Kalisi nodded, understanding the relevance. One of his early sterilization formulas had filled the wombs of twenty Bajoran women with cancerous cysts and tumors. They had all died very shortly afterward. The formula was supposed to make better workers out of them, while sparing them the burden of children, but death was hardly conducive to productivity.

“That’s excellent,” she said. “What about the component isolation? You’ve found a way to replicate it?” There was a problem with mass-producing one element of the formula, a hormonal inhibitor. Thus far, he’d only been able to generate small amounts. Until he could make more, planetwide inoculation was unattainable.

“I believe so,” he said. He stepped toward her, reached out to stroke her neck, touching the ridges there in a way he knew she liked.

“But I didn’t come here to talk, Kali,” he said softly.

Kalisi let him pull her closer, not sure she had a choice anymore. Not sure if she had ever had…but fairly certain that she’d lost her grasp of what had once been important to her, after all, and that she couldn’t seem to get it back.

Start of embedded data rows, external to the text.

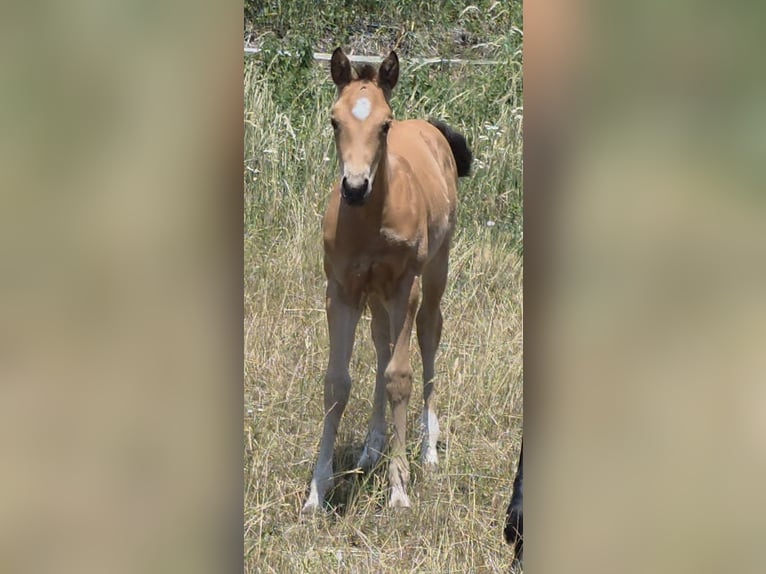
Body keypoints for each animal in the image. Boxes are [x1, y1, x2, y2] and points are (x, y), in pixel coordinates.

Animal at [301, 47, 472, 512]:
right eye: (334, 120)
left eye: (385, 124)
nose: (355, 187)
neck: (371, 220)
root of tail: (430, 128)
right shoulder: (341, 291)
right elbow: (336, 382)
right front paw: (317, 491)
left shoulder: (403, 287)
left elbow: (400, 377)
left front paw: (398, 489)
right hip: (374, 294)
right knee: (380, 343)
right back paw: (371, 447)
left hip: (434, 268)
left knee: (429, 330)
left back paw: (428, 447)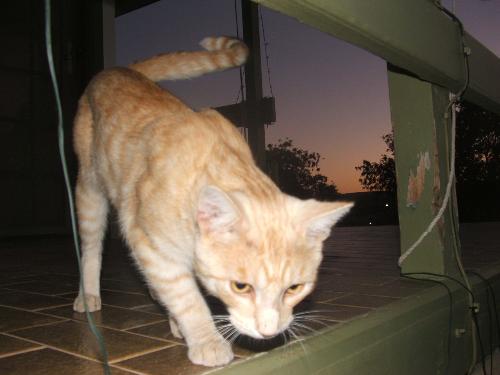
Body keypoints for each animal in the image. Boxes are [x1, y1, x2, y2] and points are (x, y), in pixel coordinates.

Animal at [72, 36, 352, 368]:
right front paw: (205, 339)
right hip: (90, 190)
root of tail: (121, 69)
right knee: (91, 249)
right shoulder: (150, 244)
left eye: (294, 288)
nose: (269, 331)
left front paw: (178, 322)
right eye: (241, 287)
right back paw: (88, 295)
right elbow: (187, 298)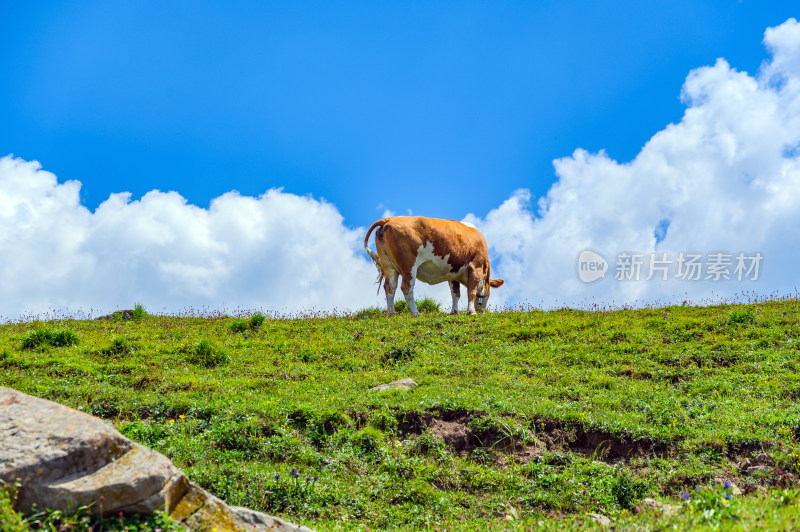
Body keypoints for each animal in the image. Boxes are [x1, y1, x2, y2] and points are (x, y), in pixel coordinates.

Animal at [364, 216, 504, 316]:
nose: (482, 312)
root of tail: (389, 219)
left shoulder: (453, 272)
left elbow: (455, 293)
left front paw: (454, 312)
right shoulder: (476, 266)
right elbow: (471, 290)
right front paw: (471, 312)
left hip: (389, 267)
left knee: (390, 287)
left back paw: (391, 314)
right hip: (408, 265)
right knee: (406, 287)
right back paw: (416, 313)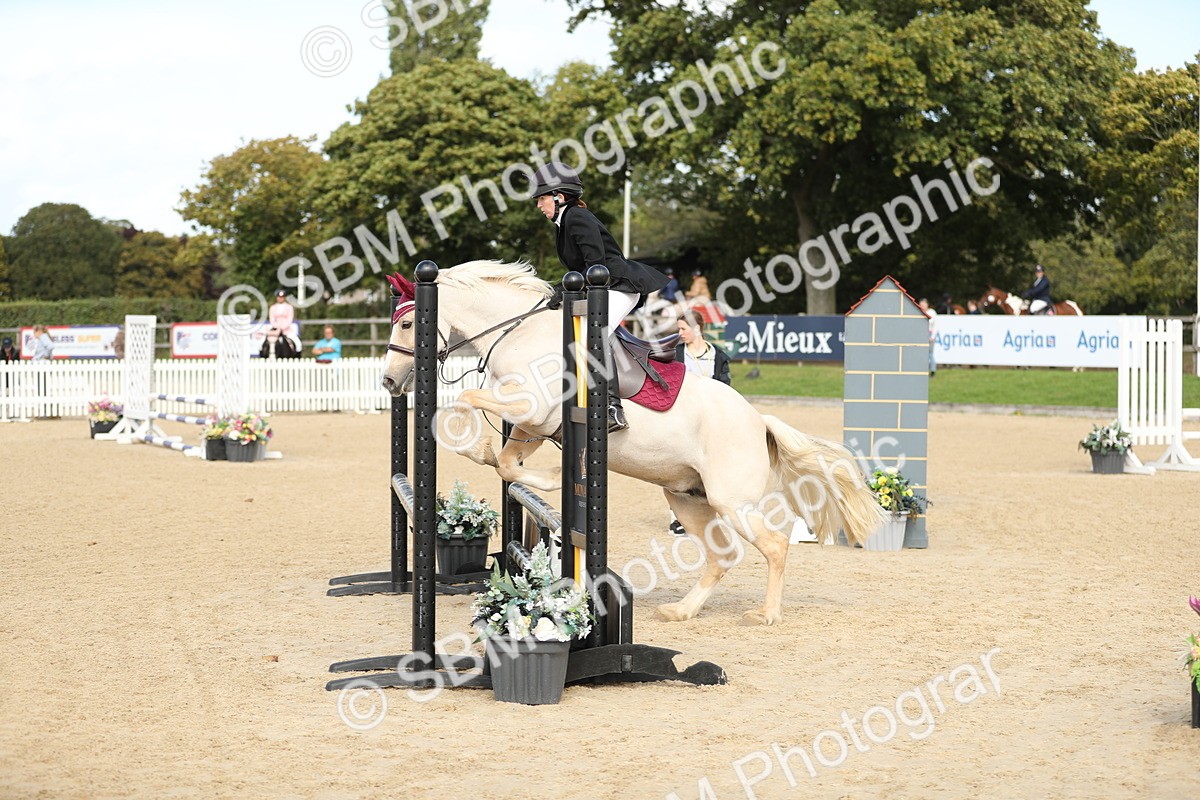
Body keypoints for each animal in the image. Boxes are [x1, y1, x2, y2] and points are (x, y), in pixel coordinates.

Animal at [380, 260, 886, 626]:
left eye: (407, 326)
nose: (388, 381)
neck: (519, 332)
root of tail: (758, 420)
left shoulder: (533, 409)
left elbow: (464, 402)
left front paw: (531, 468)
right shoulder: (533, 425)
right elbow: (506, 463)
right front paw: (533, 469)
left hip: (731, 499)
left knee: (775, 545)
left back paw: (766, 614)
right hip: (688, 498)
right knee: (722, 556)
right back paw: (682, 611)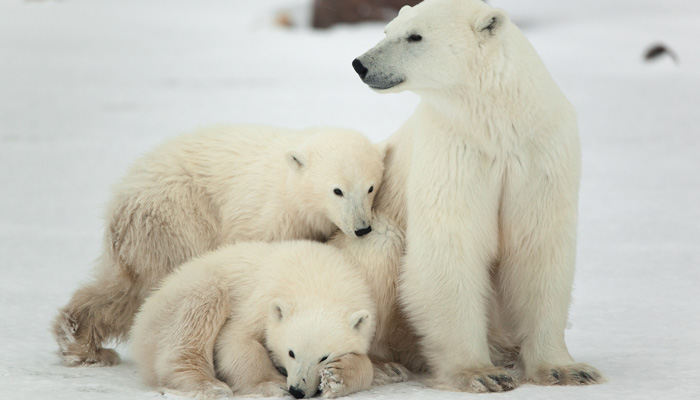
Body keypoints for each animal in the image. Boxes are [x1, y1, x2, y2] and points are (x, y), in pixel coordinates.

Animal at [52, 124, 385, 367]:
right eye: (338, 190)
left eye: (370, 187)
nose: (362, 227)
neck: (290, 188)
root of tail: (120, 196)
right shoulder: (261, 217)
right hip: (174, 217)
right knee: (146, 285)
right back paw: (84, 344)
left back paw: (82, 341)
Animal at [130, 240, 376, 399]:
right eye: (291, 352)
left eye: (324, 357)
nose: (297, 390)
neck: (318, 279)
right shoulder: (262, 297)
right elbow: (236, 340)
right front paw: (274, 386)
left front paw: (336, 377)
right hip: (175, 304)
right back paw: (211, 385)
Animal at [351, 0, 604, 392]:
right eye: (387, 30)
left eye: (414, 36)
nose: (361, 64)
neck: (497, 122)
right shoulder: (454, 150)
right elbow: (453, 245)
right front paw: (481, 373)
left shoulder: (539, 152)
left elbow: (537, 247)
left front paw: (566, 369)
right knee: (380, 247)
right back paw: (381, 365)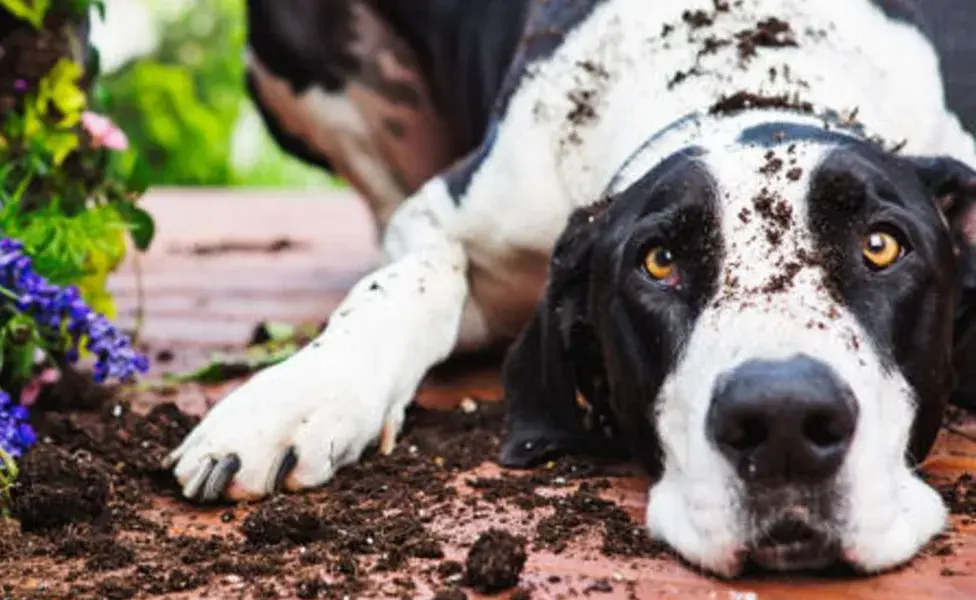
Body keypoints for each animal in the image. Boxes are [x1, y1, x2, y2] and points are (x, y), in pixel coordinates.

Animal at [164, 1, 976, 580]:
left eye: (881, 245)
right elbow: (407, 281)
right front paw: (295, 399)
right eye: (658, 261)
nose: (782, 422)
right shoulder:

Lieutenant Commander Elias Vaughn did not immediately recognize the turning in his stomach as he walked from the ship’s bridge to his quarters, but it wasn’t troublesome enough to warrant much consideration. Today had been mostly the usual—various reports from contacts, along with his observations for his superiors in special ops—but then there had been something new, something unexpected. An alleged dissident from the Cardassian Union had contacted his ship’s CO today, apparently from the Bajoran system. Vaughn could not imagine where this Cardassian had found the means to get in touch with any member of the Federation; he only knew that it was information that should be passed along. Alynna would want to know.